Que faire dans une telle situation ? Revenez au début du texte et vous aurez la plus grande partie des réponses. Mais l’Assemblée Parents Enseignants Habitants se réunissait régulièrement et avait déjà fait du porte à porte dans le quartier. Les parents, les enseignants et les habitants y ont parlé de cette situation. Ils auraient pu, comme tout le monde, se désoler et s’en tenir là. Ils ont décidé de se battre en demandant un moratoire, au moins. Un moratoire aurait permis de trouver des solutions à tous les « petits problèmes », ceux énoncés plus haut et les autres, innombrables.

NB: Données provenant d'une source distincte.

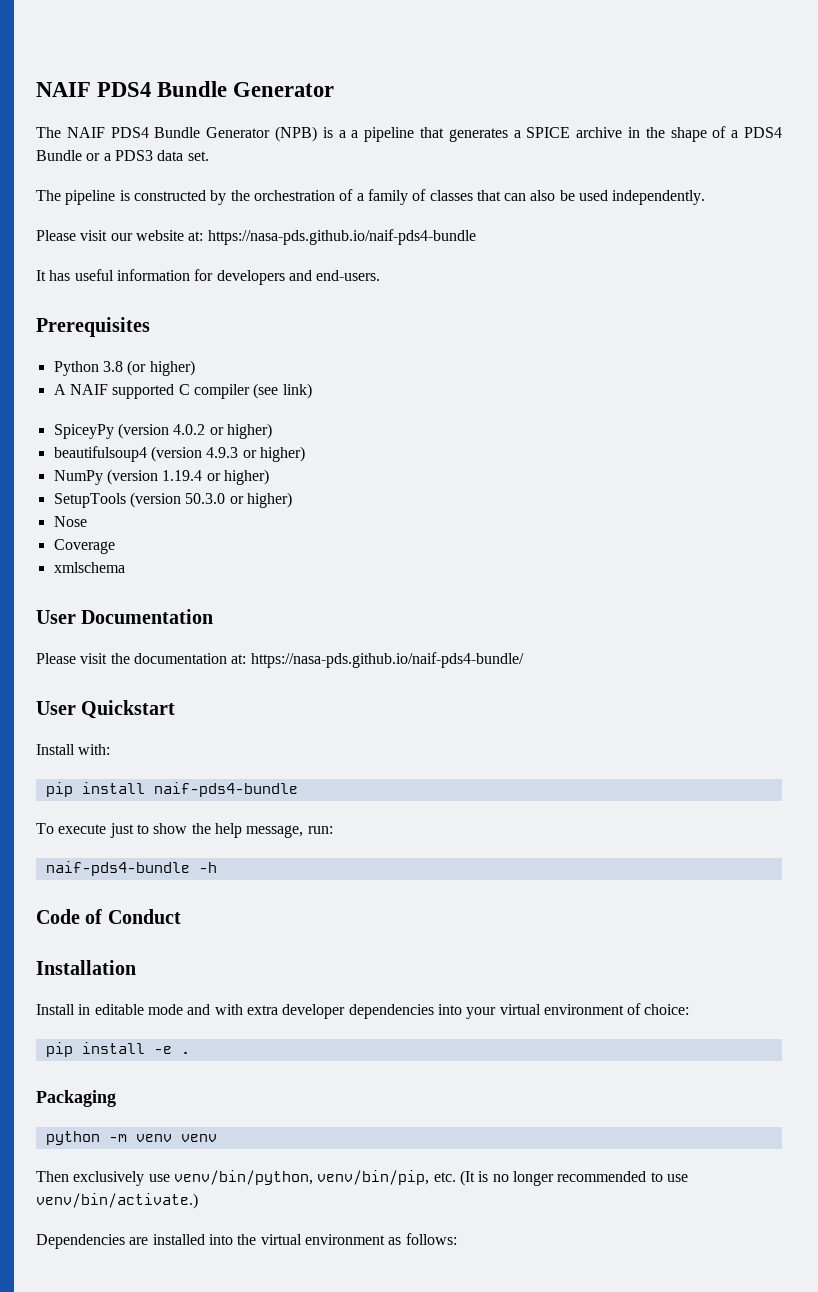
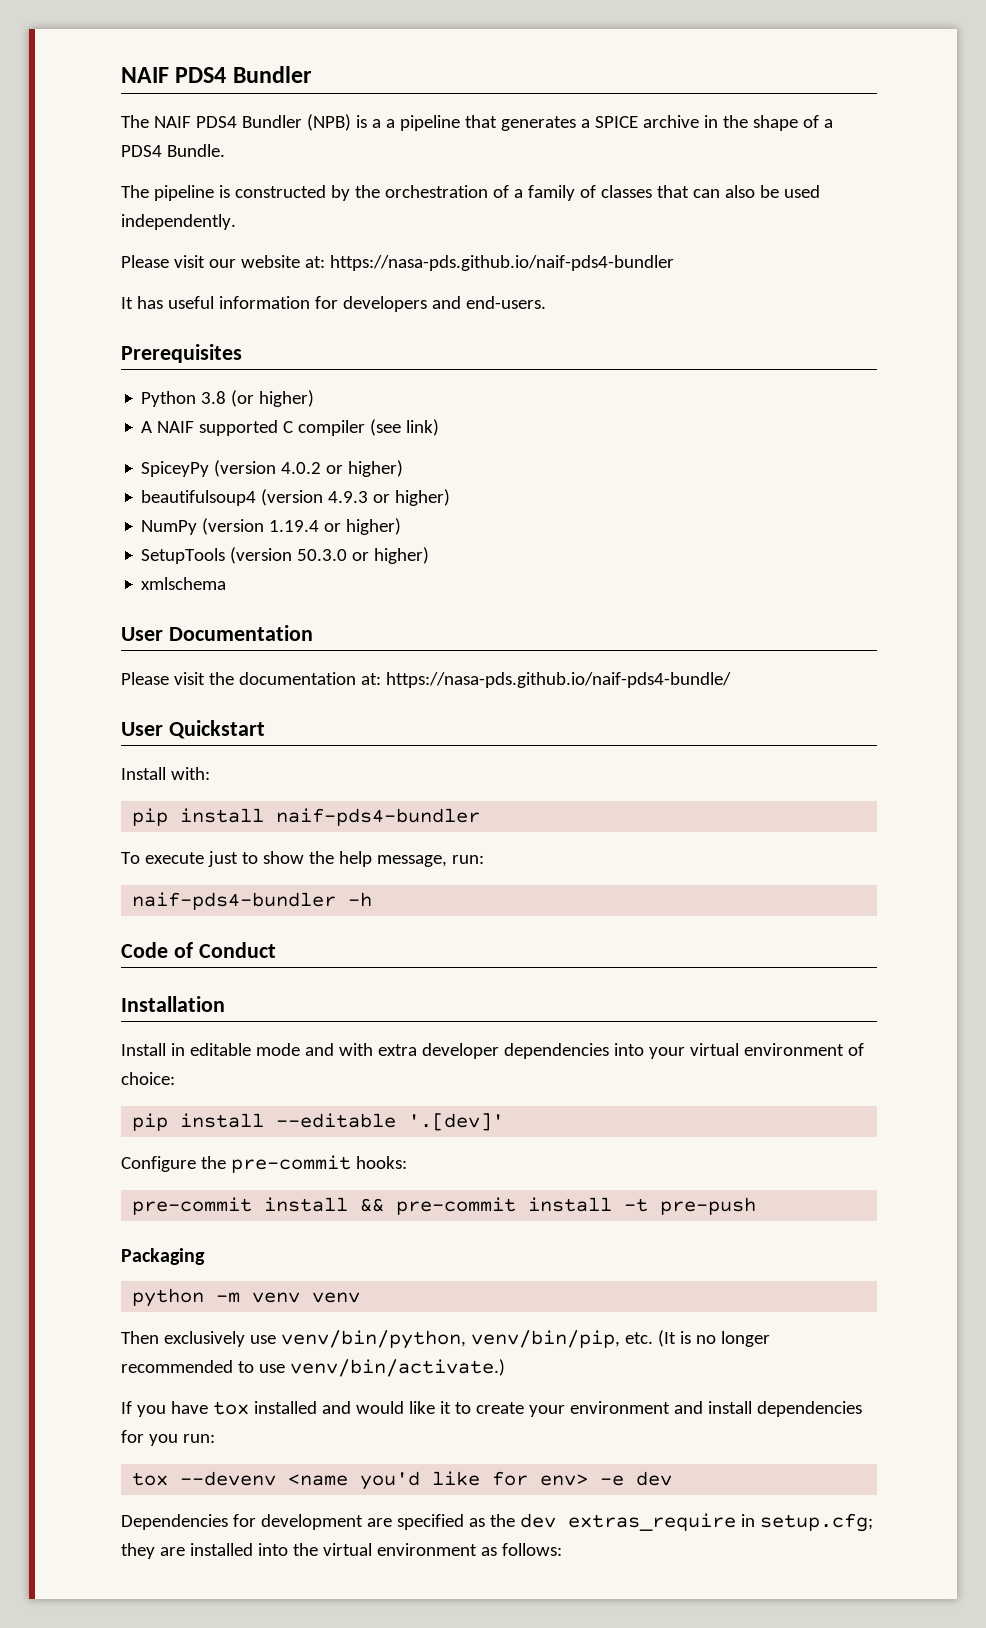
[36,81,335,97] NAIF PDS4 Bundle Generator -> [121,66,312,83] NAIF PDS4 Bundler
[154,127,271,138] Bundle Generator -> [241,115,302,128] Bundler
[36,150,209,161] Bundle or a PDS3 data set. -> [166,144,225,157] Bundle.
[207,229,476,245] https://nasa-pds.github.io/naif-pds4-bundle -> [329,255,674,271] https://nasa-pds.github.io/naif-pds4-bundler
[53,516,87,527] [53,539,115,554] // Nose // Coverage -> (430, 555) none
[153,782,298,797] naif-pds4-bundle -> [276,808,481,826] naif-pds4-bundler
[45,861,190,876] naif-pds4-bundle -> [132,892,337,910] naif-pds4-bundler
[153,1046,190,1054] -e . -> [276,1113,505,1131] [121,1155,407,1173] [132,1197,757,1215] --editable '.[dev]' // Configure the pre-commit hooks: // pre-commit install && pre-commit install -t pre-push
[36,1234,125,1249] Dependencies -> [121,1401,862,1417] [121,1430,215,1446] [132,1471,673,1490] [121,1513,873,1532] [121,1543,155,1559] If you have tox installed and would like it to create your environment and install dependencies for you run: // tox --devenv <name you'd like for env> -e dev // Dependencies for development are specified as the dev extras_require in setup.cfg; they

Les premières réponses aux interrogations des parents étaient lénifiantes. « Les parents auront le choix. » Les suivantes un peu moins. Quand pour faire la mixité, les parents ont proposé que ce soient les enfants de riches qui viennent à Badiou, la réponse a été très claire : « Ils ne voudront jamais. » Belle rupture d’égalité ! L’égalité, pourtant, l’un des trois mots qui ornent les frontons des écoles.

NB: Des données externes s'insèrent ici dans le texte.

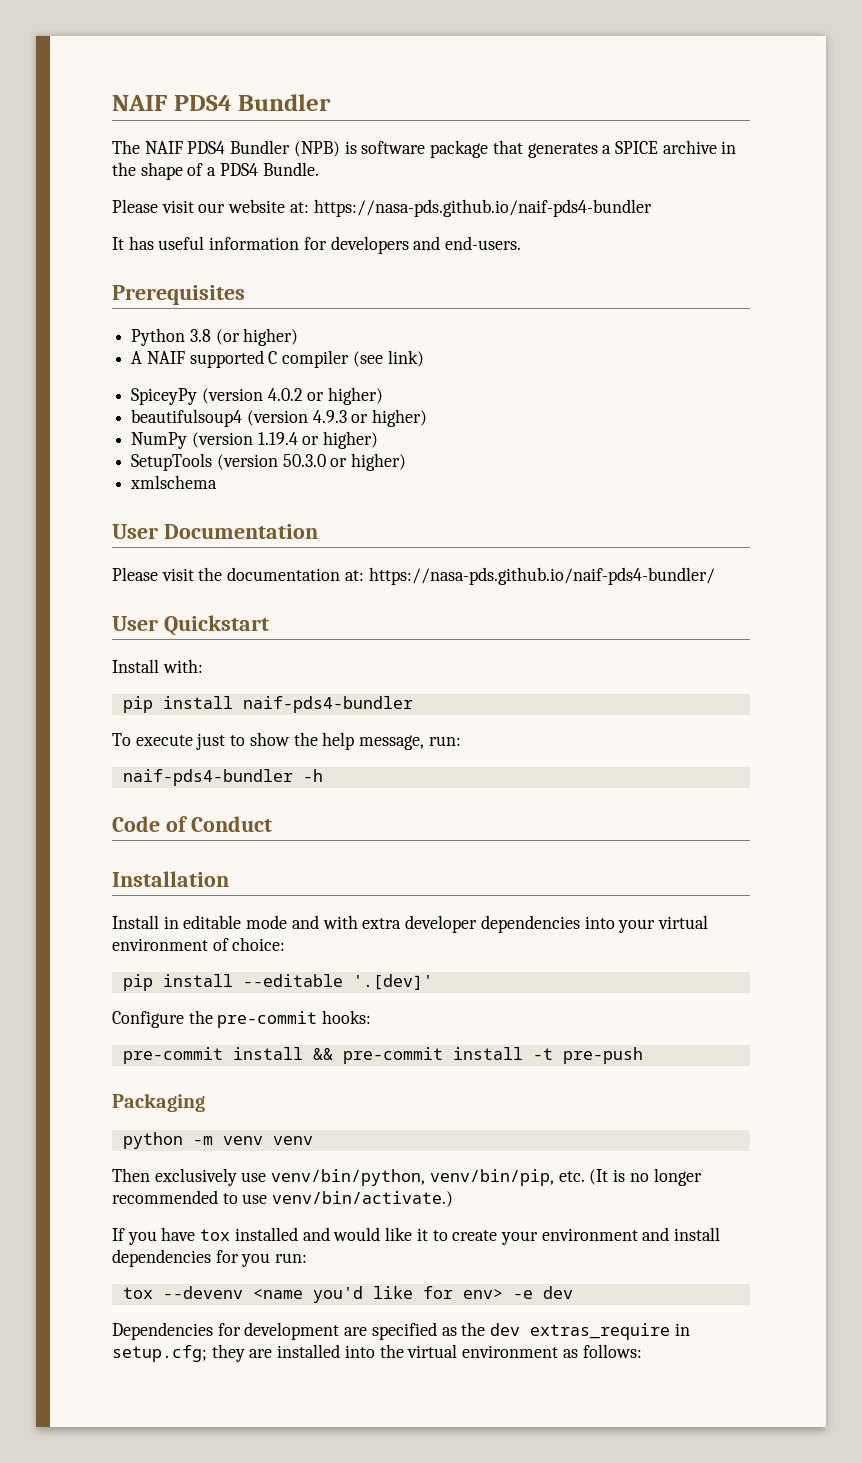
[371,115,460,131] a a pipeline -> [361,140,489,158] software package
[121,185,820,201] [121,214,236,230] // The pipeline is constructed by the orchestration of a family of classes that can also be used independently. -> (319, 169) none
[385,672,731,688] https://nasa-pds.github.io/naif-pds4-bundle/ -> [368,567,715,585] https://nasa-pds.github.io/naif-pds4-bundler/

Alors, il faut se lever, parler avec les autres, parents, enseignants, habitants, faire des choses ensemble, organiser une manifestation, puis d’autres, occuper une école, le collège. Être reçus en délégation. Poser encore et encore les mêmes questions. Demander pourquoi ces enfants sont traités de bombes. Demander pourquoi ces enfants n’auront pas les mêmes moyens que les autres. Ne pas être entendu dans ce que l’on dit parce qu’on est « manipulé ». Entendre des mensonges, des chiffres modifiés, des statistiques falsifiées. Subir, même en délégation, le mépris. Comme ces dames à qui une fonctionnaire a demandé « Vous êtes ici, mais vos maris, est-ce qu’ils savent ce que vous faites ? » Ce à quoi l’une a répondu « Mais, Madame, nous sommes émancipées ! »

Conséquences

Que reste-t-il de tout cela ? Rien diront les défaitistes du premier paragraphe. Oui, pour l’instant le collège est toujours sur la voie de la fermeture. Et le second qui devait être fermé à la rentrée 2018 ? La fermeture est suspendue. Tiens, n’est-ce pas déjà une victoire ? Mais surtout, les familles qui ont demandé des dérogations à la carte scolaire (ceux qui ne veulent pas que leurs enfants aillent à l’autre bout de l’agglomération), ont obtenu ces dérogations. Là où il y a bataille, la règle rectorale ne s’applique pas.

Leçons

Mais pourquoi ? Quelle est le poids de ces dames, de ces hommes ? Aucun, on vous l’a dit au premier paragraphe. Aucun poids, nous ne comptons pas. On ne compte pas si on ne réagit pas. On ne compte pas si on ne fait rien. On ne compte pas dans leur monde. Mais on compte tout à fait dans nos actes, nos réflexions, nos décisions. Ce n’est pas possible, sauf si on se décide à essayer, alors, tout à coup, le possible se profile à l’horizon.

Pourquoi ces personnes se sont-elles mises à agir ? Pour quelques idées :

  • que tout enfant est un élève,

  • que l’école maintient l’espoir d’une vie correcte,

  • que tout le monde doit avoir accès aux mêmes moyens,

  • que enfants et parents ne doivent pas être insultés,

  • qu’on ne ferme pas un collège avant d’avoir construit son remplaçant,

  • que ces parents savent mieux ce qui est bon pour leur enfant que le Conseil départemental.

Et aussi, comme le disait une mère : « Au moins je pourrai regarder mes filles en face, j’aurai fait ce que je pouvais. » Rien que cela serait déjà une victoire, face aux insultes et au mépris, cette dame a su rester debout et je ne doute pas que beaucoup des fatalistes aimeraient être aussi admirables qu’elle.